The overall result is that you lose about 1% CPU in the old path and
you gain 2% CPU in the compressed ack path. So overall this is
a slight win or push. This is more than acceptable considering the new flexibility it
gives us!

This revision is now accepted and ready to land.Apr 19 2021, 11:35 AM
In D29564#669391, @kib wrote:

Isn't it a wrong layering?

Why not add lro hooks to the input processing code in vlan and vxlan interfaces, instead of coding incomplete understanding of the encapsulation formats directly into TCP stack? Let drivers handle all details of decapsulation and then TCP would see inner packets. I do not think that we gain _a lot_ by coalescing encapsulated packets, while this definitely breaks layering and might also break some features like firewalls (not sure about this).
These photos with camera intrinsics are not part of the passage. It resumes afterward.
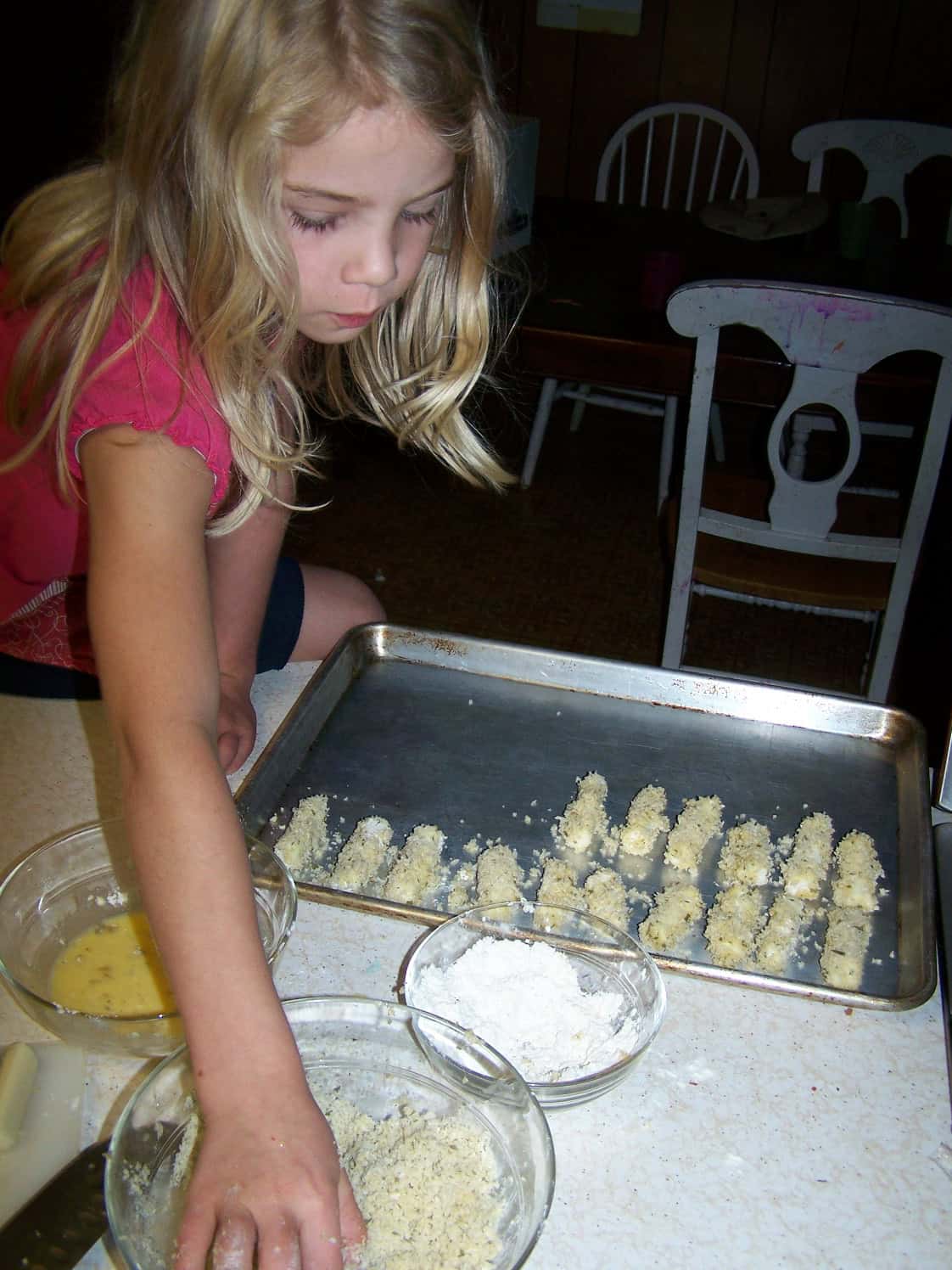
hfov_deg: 37.7
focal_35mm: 38
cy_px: 635
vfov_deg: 49.0
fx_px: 1393
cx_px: 476
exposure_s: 1/64
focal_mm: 6.3
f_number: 2.8
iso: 96
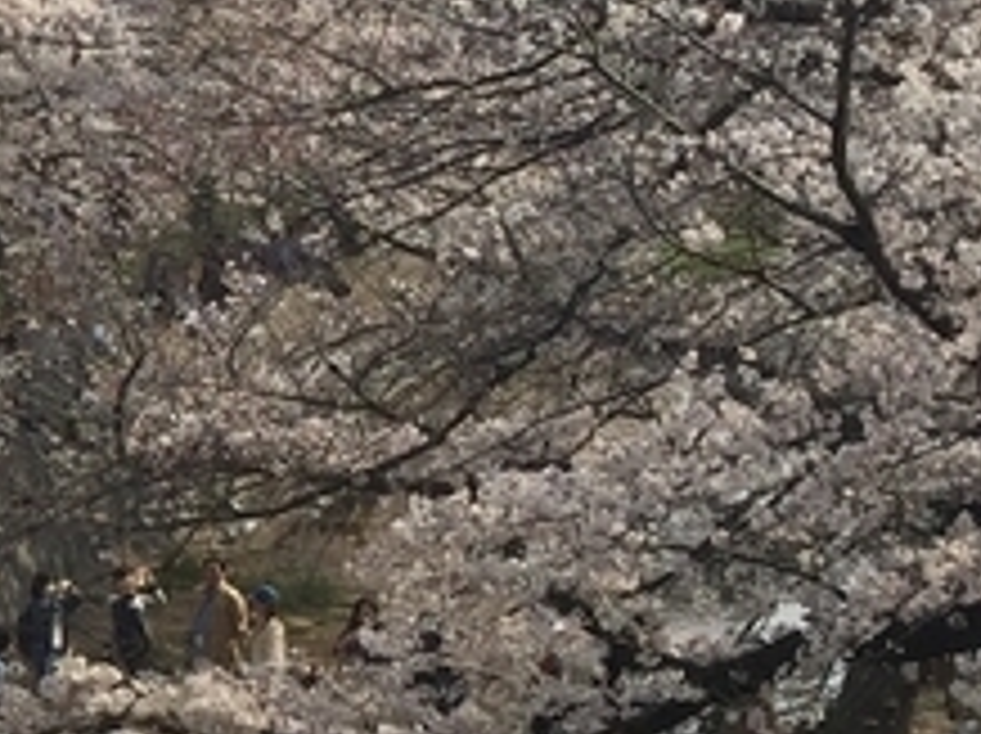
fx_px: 4529
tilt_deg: -7.6
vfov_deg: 9.3
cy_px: 464
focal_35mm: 160
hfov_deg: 11.2
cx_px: -1012
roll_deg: -3.9
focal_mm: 4.15
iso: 32
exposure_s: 1/1883
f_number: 2.2
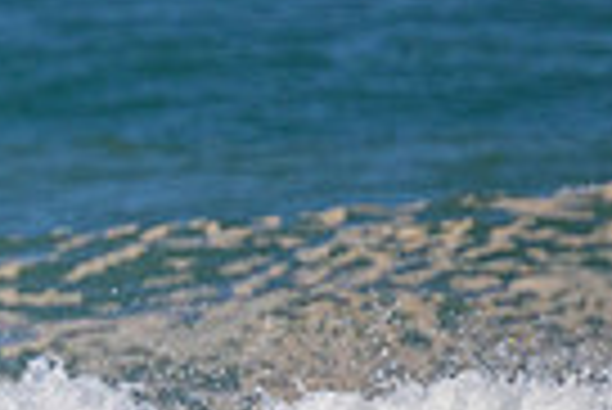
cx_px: -387
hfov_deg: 0.6
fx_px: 58184
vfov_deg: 0.4
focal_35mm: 3419
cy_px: 800
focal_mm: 800
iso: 1000
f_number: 11
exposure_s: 1/2000
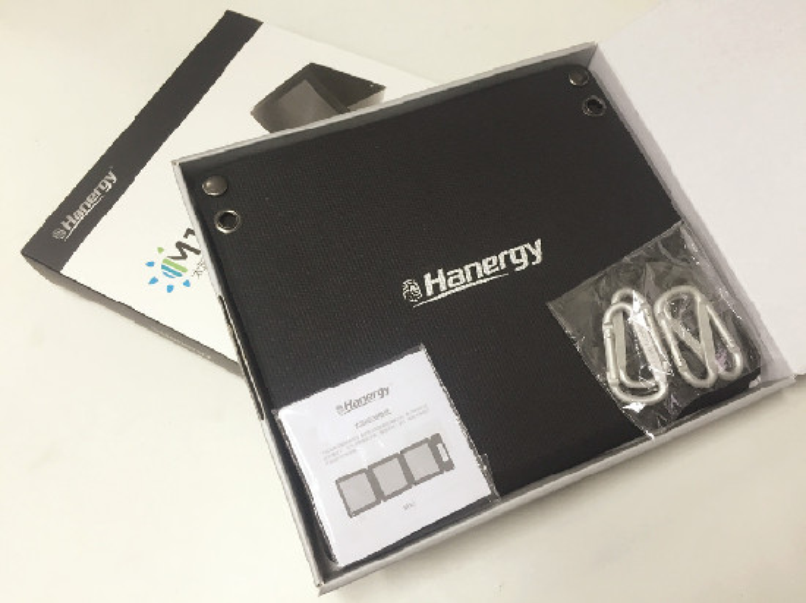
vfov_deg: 48.2
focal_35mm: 29
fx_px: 675
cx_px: 403
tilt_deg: -65.9
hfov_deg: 61.7
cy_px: 302
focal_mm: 4.15
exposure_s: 1/33
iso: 100
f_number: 2.2
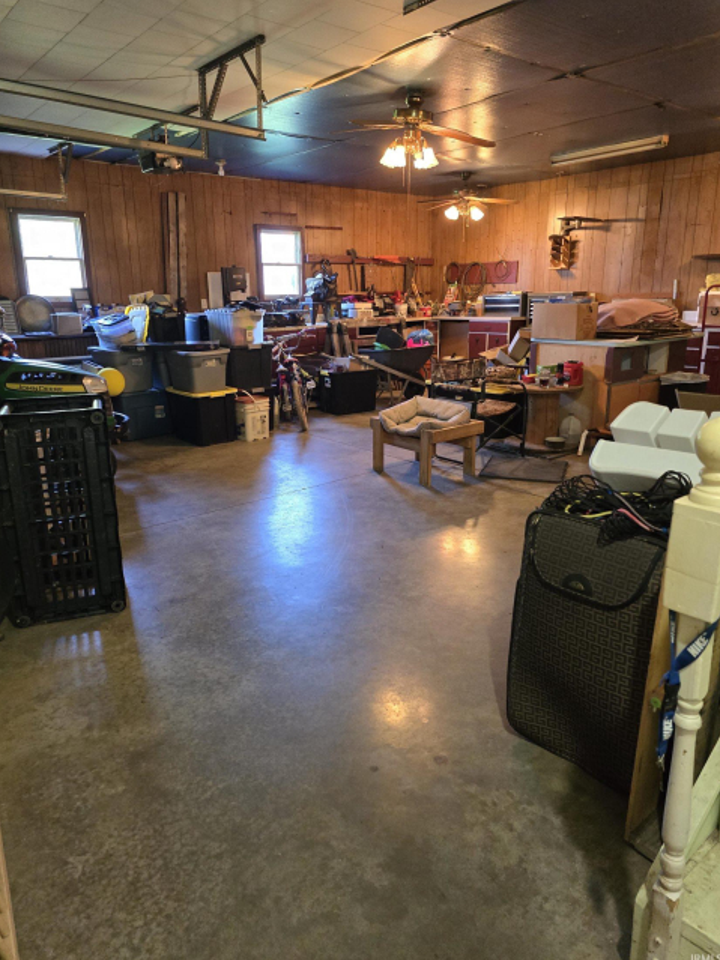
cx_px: 349
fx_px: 666
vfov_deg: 71.6
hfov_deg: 56.8
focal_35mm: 24
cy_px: 466
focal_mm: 6.3
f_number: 1.7
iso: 500
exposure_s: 1/60
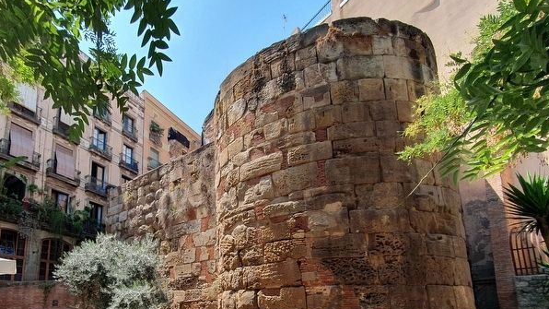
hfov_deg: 87.0
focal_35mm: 19
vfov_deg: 54.0
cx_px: 192
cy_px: 252
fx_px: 277
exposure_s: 1/509
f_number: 2.2
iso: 50
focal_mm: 1.8
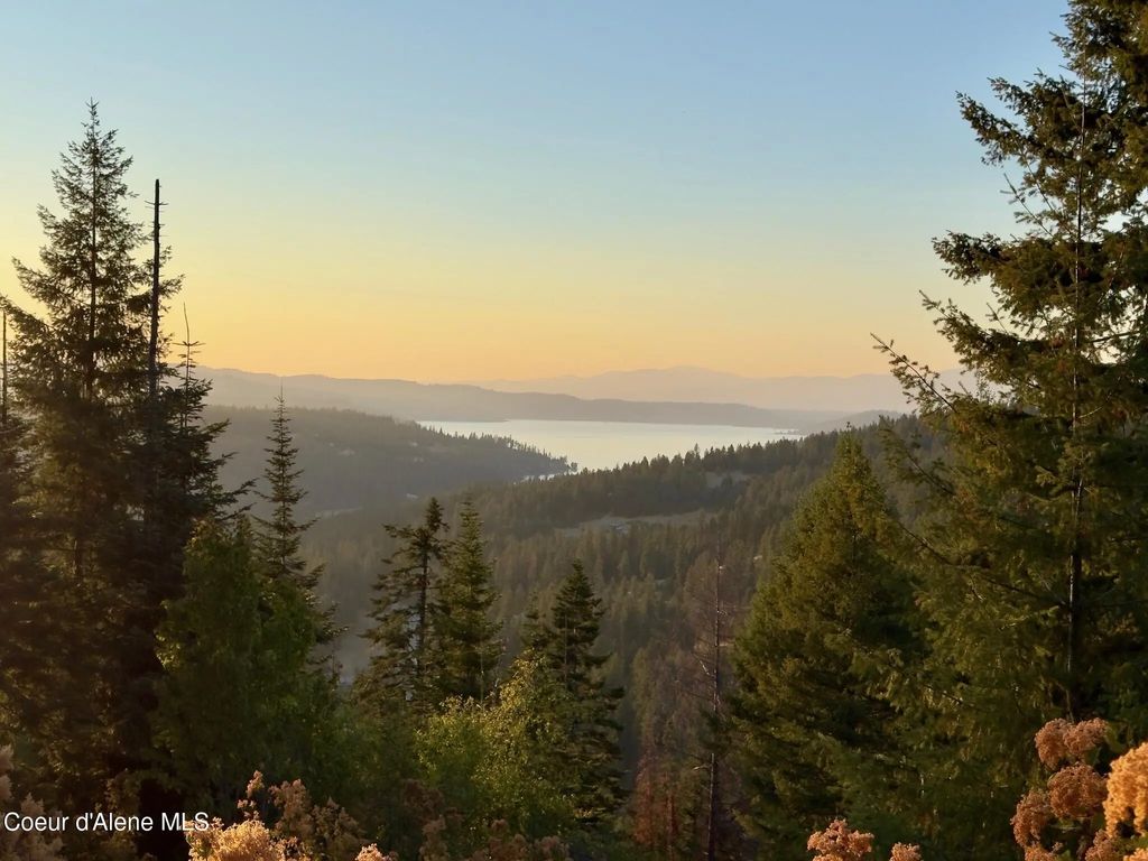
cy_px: 430
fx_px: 1592
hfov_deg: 39.7
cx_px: 574
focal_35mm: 48
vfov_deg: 30.3
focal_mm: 6.76
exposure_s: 1/2342
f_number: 1.78
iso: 64
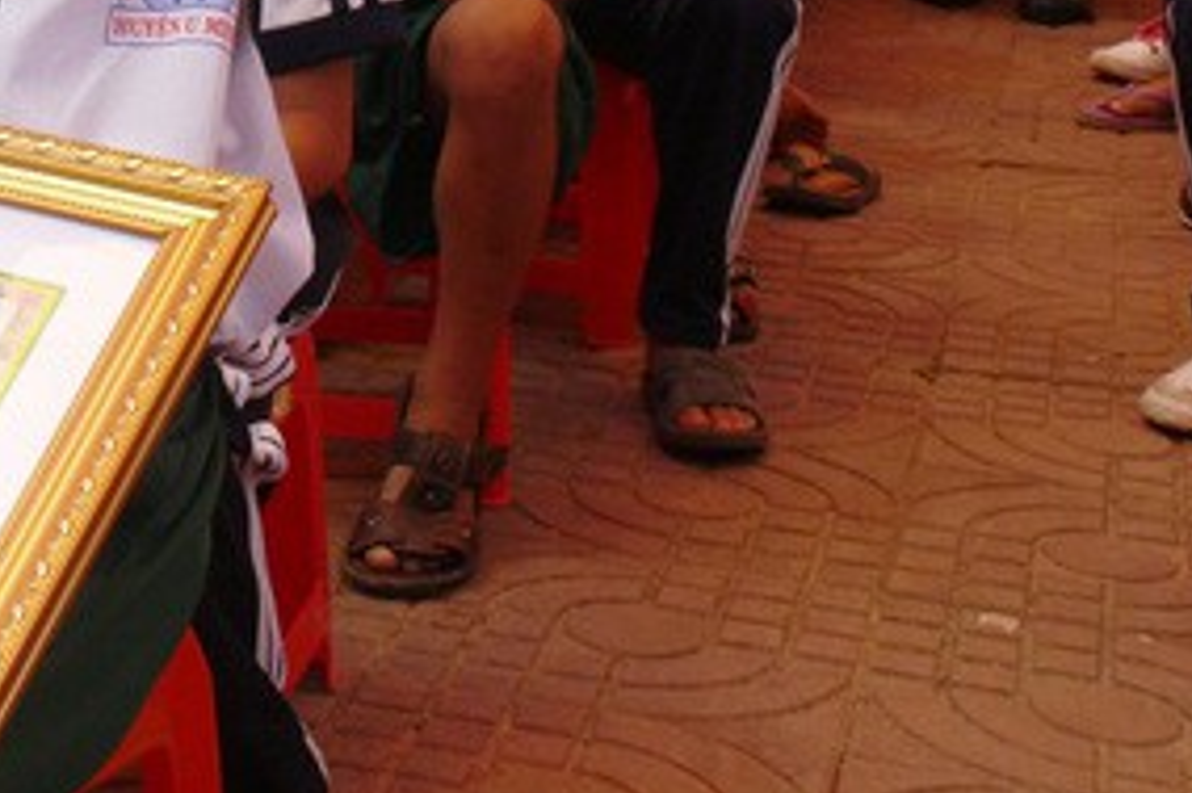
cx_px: -168
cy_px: -103
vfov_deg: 14.5
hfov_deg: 20.9
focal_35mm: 92
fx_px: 3044
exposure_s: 1/200
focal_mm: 8.1
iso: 100
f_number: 5.6
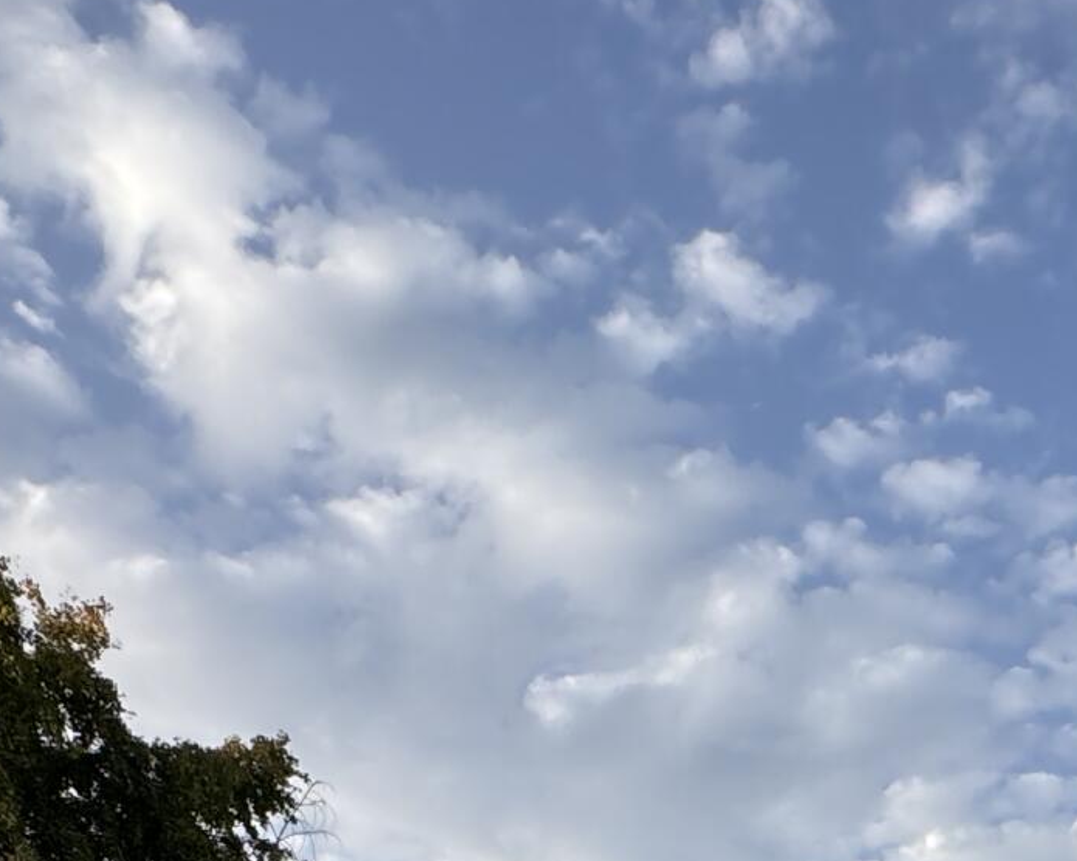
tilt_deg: -3.1
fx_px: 1881
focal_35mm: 59
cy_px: 1573
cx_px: 942
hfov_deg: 30.7
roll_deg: -0.3
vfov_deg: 19.2
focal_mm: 2.22
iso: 50
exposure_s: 1/451
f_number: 2.2
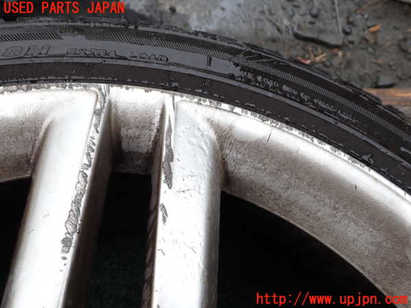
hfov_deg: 60.0
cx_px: 206
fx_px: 356
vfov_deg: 46.8
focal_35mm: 30
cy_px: 154
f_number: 3.2
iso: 100
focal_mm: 5.4
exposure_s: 1/200
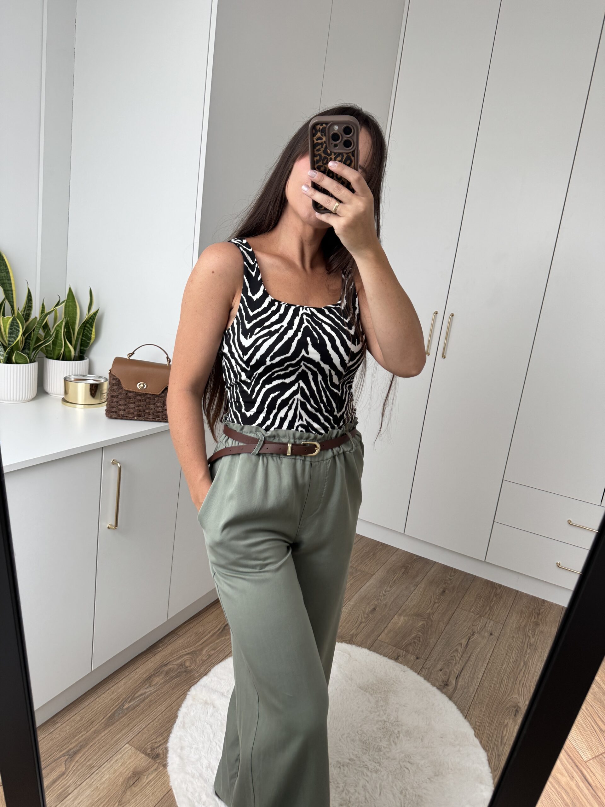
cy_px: 404
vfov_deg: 71.6
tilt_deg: -34.5
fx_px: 559
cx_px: 302
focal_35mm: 24
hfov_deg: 56.8
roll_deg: -6.0
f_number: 1.78
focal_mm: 6.76
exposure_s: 1/121
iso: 125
I don't know the details well enough to form a strong option on this but I am wondering if it would be possible to generalize in the future to a dispatch table or somehow invert control back into the tunnel implementations. In particular I think this would be useful for other lite IP tunnels like GENEVE, gif(4), gre(4), and maybe the unfinished vpc(4) stack. My concern, if any, would be stated as let's not build ourselves into a corner for just VXLAN. If there is an opening for future tunnels, that is good.

would be stated as let's not build ourselves into a corner for just VXLAN

The new code is generic and can easily be extended for GRE simply by adding a new LRO_TYPE_XXX in the parser. Then the rest will be automagic.